Warning: type of ‘numRest’ defaults to ‘int’ (in function 'sleep')

Question

I get a warning In function ‘sleep’: warning: type of ‘numRest’ defaults to ‘int’ and I have no idea why. It runs perfectly fine but apparently I got this warning. Does anyone else get this warning when they run it?

void sleep(numRest){

if ((numRest >= 0) && (numRest <=4)){
    printf("Sleep deprived!");
}


else if ((numRest > 4) && (numRest < 6)){
    printf("You need more sleep.");
}


else if ((numRest >= 6) && (numRest < 8)){
    printf("Not quite enough.");
}


else{
    printf("Well done!");
}

return;
}

int main()
{
int numSleep = -1;


if (numSleep == -1){
    printf("Test 1\n");
    printf("Input: -1\n");
    printf("Expected Result: Error, you cannot have a negative number of hours of sleep.\n");
    printf("Actual Result: ");
    sleep(numSleep);
    printf("\n\n");

    numSleep = 4.5;
    printf("Test 2\n");
    printf("Input: 4.5\n");
    printf("Expected Result: You need more sleep.\n");
    printf("Actual Result: ");
    sleep(numSleep);
    printf("\n\n");


}





return 0;
}

Answer 1

The issue is with the function signature definition.

 void sleep(numRest) {

should be

void sleep(int numRest) {

Otherwise, the compiler will "assume" (now obsolete by latest standard) that the missing datatype is int.

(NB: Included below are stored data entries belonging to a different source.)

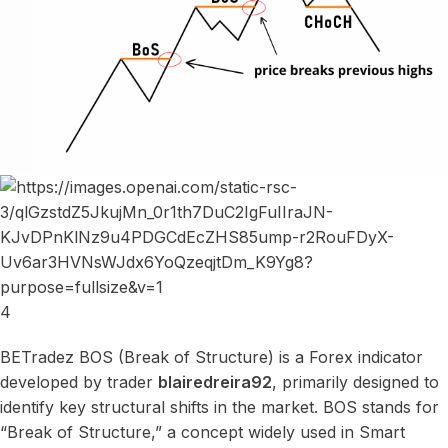
4
BETradez BOS (Break of Structure) is a Forex indicator
developed by trader
blairedreira92
, primarily designed to
identify key structural shifts in the market. BOS stands for
“Break of Structure,” a concept widely used in Smart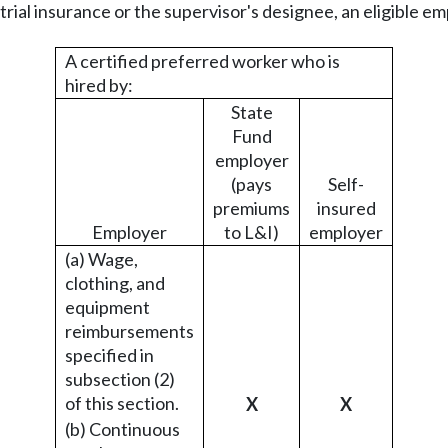
strial insurance or the supervisor's designee, an eligible e
A certified preferred worker who is
hired by:
State
Fund
employer
(pays
Self-
premiums
insured
Employer
to L&I)
employer
(a) Wage,
clothing, and
equipment
reimbursements
specified in
subsection (2)
of this section.
X
X
(b) Continuous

Related, quoting from C11, Major changes (over previous versions) list

• remove implicit int

That said,

• sleep() is a library function already, prototyped in unistd.h, do not try to use the same for for user-defined functions.
• int main() should be int main(void), at least for hosted environments to conform to the standard.